Goal of the exercise »
It is required that the lines from the top of the listing through the line with "9: (707, 6, 71.22)" be reproduced exactly, excluding pictures.

Input data »
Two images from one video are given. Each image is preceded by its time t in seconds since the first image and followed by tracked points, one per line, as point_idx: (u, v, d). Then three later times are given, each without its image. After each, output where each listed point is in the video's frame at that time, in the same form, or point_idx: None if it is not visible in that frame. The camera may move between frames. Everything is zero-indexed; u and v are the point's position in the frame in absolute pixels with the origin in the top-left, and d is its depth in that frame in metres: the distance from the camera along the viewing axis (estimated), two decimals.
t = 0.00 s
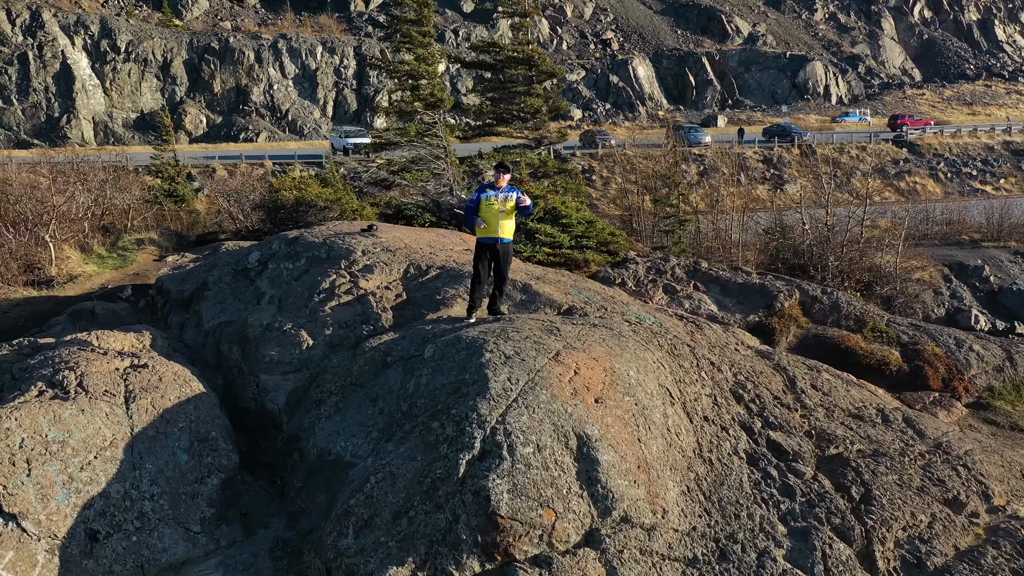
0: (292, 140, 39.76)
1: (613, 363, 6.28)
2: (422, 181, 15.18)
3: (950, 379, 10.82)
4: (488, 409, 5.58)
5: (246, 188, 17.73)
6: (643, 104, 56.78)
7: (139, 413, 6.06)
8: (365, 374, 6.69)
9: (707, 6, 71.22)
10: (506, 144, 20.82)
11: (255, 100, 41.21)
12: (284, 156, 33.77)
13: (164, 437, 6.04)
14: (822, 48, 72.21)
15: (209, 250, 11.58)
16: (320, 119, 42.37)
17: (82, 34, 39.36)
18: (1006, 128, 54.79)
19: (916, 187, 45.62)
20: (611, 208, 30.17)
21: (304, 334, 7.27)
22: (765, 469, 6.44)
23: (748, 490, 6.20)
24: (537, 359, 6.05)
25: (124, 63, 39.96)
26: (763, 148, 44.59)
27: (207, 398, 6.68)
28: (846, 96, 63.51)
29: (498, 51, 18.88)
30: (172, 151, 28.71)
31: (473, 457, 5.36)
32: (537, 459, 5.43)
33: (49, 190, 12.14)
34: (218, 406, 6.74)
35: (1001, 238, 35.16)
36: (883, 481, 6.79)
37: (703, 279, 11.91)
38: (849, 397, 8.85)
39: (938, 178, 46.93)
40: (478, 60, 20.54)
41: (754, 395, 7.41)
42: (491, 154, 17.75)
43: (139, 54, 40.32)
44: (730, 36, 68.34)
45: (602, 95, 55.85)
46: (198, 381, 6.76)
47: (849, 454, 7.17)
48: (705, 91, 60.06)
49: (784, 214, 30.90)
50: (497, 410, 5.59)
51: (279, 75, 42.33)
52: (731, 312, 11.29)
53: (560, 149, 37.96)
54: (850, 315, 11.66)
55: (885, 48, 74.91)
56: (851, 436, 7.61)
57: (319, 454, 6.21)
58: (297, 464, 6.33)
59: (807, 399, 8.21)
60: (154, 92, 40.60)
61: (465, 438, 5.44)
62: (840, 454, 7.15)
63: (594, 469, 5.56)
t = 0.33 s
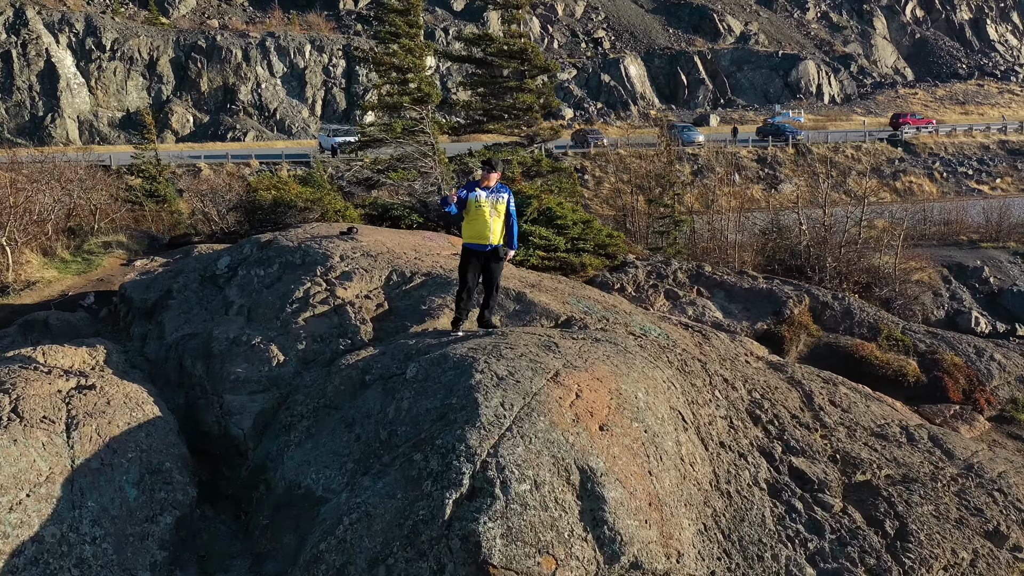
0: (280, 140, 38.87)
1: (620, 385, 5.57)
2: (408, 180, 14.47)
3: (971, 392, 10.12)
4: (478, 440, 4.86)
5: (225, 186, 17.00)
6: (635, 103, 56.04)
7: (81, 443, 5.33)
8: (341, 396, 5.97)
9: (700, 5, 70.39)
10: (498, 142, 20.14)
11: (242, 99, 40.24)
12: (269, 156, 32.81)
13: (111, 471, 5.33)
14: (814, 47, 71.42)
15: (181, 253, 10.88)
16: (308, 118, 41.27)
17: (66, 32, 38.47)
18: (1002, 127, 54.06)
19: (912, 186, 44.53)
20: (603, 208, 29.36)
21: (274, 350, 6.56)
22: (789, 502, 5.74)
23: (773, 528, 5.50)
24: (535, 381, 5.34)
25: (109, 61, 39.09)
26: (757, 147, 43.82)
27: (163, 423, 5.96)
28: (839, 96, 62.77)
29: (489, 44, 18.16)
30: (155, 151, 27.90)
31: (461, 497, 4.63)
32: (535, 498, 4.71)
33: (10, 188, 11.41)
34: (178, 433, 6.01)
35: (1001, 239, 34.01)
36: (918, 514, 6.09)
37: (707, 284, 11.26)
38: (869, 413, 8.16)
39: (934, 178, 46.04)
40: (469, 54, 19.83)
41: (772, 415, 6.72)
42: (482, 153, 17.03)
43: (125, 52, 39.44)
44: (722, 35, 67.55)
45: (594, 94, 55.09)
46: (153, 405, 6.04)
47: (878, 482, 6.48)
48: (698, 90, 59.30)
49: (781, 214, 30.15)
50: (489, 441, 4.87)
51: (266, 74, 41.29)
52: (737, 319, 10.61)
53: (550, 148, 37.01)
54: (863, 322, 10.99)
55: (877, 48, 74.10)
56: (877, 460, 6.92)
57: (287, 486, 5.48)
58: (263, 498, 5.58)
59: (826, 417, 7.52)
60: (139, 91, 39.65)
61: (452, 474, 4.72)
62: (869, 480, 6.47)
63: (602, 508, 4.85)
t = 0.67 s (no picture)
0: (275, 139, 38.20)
1: (633, 412, 4.91)
2: (399, 179, 13.82)
3: (1000, 405, 9.44)
4: (473, 480, 4.19)
5: (210, 185, 16.32)
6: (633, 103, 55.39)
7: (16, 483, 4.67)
8: (320, 422, 5.29)
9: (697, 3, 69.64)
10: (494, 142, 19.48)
11: (235, 98, 39.49)
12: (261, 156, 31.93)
13: (52, 512, 4.67)
14: (811, 46, 70.66)
15: (157, 257, 10.20)
16: (302, 117, 40.20)
17: (57, 30, 37.79)
18: (1003, 127, 53.30)
19: (913, 186, 43.82)
20: (601, 208, 28.65)
21: (246, 369, 5.91)
22: (824, 543, 5.09)
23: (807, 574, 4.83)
24: (538, 411, 4.68)
25: (101, 60, 38.43)
26: (756, 147, 43.13)
27: (116, 454, 5.28)
28: (837, 95, 62.02)
29: (484, 38, 17.54)
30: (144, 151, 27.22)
31: (451, 550, 3.94)
32: (539, 547, 4.04)
33: None
34: (134, 465, 5.33)
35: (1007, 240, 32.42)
36: (965, 554, 5.42)
37: (717, 290, 10.62)
38: (899, 433, 7.51)
39: (934, 177, 45.34)
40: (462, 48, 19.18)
41: (798, 440, 6.08)
42: (476, 151, 16.38)
43: (116, 50, 38.75)
44: (720, 34, 66.82)
45: (590, 93, 54.46)
46: (108, 434, 5.37)
47: (918, 516, 5.80)
48: (695, 89, 58.65)
49: (783, 215, 29.46)
50: (484, 482, 4.20)
51: (261, 73, 40.52)
52: (750, 327, 9.98)
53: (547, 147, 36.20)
54: (883, 331, 10.33)
55: (875, 47, 73.28)
56: (915, 489, 6.25)
57: (256, 527, 4.79)
58: (229, 538, 4.87)
59: (853, 439, 6.87)
60: (132, 89, 38.90)
61: (442, 520, 4.03)
62: (908, 514, 5.82)
63: (617, 560, 4.17)
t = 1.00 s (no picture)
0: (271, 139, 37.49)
1: (653, 444, 4.30)
2: (393, 179, 13.24)
3: None
4: (468, 529, 3.57)
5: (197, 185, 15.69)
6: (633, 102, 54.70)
7: None
8: (297, 452, 4.67)
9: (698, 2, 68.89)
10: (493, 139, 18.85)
11: (232, 98, 38.83)
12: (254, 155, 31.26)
13: None
14: (813, 45, 69.84)
15: (135, 262, 9.58)
16: (299, 117, 39.74)
17: (51, 29, 36.96)
18: (1008, 125, 52.57)
19: (917, 186, 43.12)
20: (603, 210, 28.02)
21: (217, 390, 5.29)
22: None
23: None
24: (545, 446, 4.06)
25: (96, 59, 37.70)
26: (759, 147, 42.42)
27: (66, 490, 4.67)
28: (839, 94, 61.30)
29: (482, 31, 16.87)
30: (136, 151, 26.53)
31: None
32: None
33: None
34: (87, 502, 4.71)
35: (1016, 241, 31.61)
36: None
37: (730, 296, 10.02)
38: (935, 455, 6.87)
39: (939, 177, 44.61)
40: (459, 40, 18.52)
41: (834, 466, 5.45)
42: (474, 149, 15.76)
43: (112, 50, 38.08)
44: (720, 33, 66.11)
45: (591, 92, 53.75)
46: (56, 467, 4.75)
47: (971, 556, 5.16)
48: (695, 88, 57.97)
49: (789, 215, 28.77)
50: (482, 532, 3.58)
51: (257, 73, 39.90)
52: (766, 335, 9.38)
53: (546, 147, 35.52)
54: (906, 340, 9.72)
55: (876, 46, 72.44)
56: (962, 522, 5.61)
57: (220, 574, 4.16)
58: None
59: (886, 463, 6.24)
60: (127, 89, 38.18)
61: None
62: (957, 552, 5.22)
63: None
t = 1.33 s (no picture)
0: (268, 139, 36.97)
1: (670, 483, 3.74)
2: (386, 178, 12.68)
3: None
4: None
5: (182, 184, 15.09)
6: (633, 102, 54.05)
7: None
8: (264, 488, 4.09)
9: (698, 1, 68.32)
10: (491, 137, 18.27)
11: (229, 98, 38.26)
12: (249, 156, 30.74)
13: None
14: (814, 44, 69.20)
15: (109, 267, 9.01)
16: (296, 117, 39.10)
17: (46, 28, 36.50)
18: (1012, 125, 51.97)
19: (922, 185, 42.51)
20: (603, 210, 27.42)
21: (178, 414, 4.71)
22: None
23: None
24: (546, 488, 3.48)
25: (91, 59, 37.17)
26: (761, 146, 41.86)
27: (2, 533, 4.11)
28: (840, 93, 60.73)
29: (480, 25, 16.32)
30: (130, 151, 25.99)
31: None
32: None
33: None
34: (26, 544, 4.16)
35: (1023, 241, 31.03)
36: None
37: (742, 303, 9.46)
38: (971, 477, 6.23)
39: (943, 177, 44.02)
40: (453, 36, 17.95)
41: (870, 497, 4.87)
42: (471, 147, 15.18)
43: (107, 50, 37.52)
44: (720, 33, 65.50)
45: (590, 92, 53.22)
46: None
47: None
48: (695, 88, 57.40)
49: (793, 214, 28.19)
50: None
51: (254, 72, 39.24)
52: (780, 344, 8.82)
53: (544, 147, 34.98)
54: (929, 348, 9.15)
55: (877, 45, 71.79)
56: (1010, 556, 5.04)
57: None
58: None
59: (921, 488, 5.66)
60: (123, 89, 37.60)
61: None
62: None
63: None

Answer section »
Two images from one video are given. Each image is preceded by its time t in seconds since the first image and followed by tracked points, one per line, as point_idx: (u, v, d). Then three later times are given, each without its image. After each, output where each listed point is in the video's frame at that time, in the same form, or point_idx: None if it is not visible in that frame. The camera may move between frames. Everything is zero-indexed; u and v are the point's position in the frame in absolute pixels with the origin in the top-left, and d is its depth in that frame in metres: the distance from the camera along the viewing axis (estimated), two decimals.
t = 0.00 s
0: (292, 140, 39.76)
1: (613, 363, 6.28)
2: (422, 181, 15.18)
3: (950, 379, 10.82)
4: (488, 409, 5.58)
5: (246, 188, 17.73)
6: (643, 104, 56.78)
7: (139, 413, 6.06)
8: (365, 374, 6.69)
9: (707, 6, 71.22)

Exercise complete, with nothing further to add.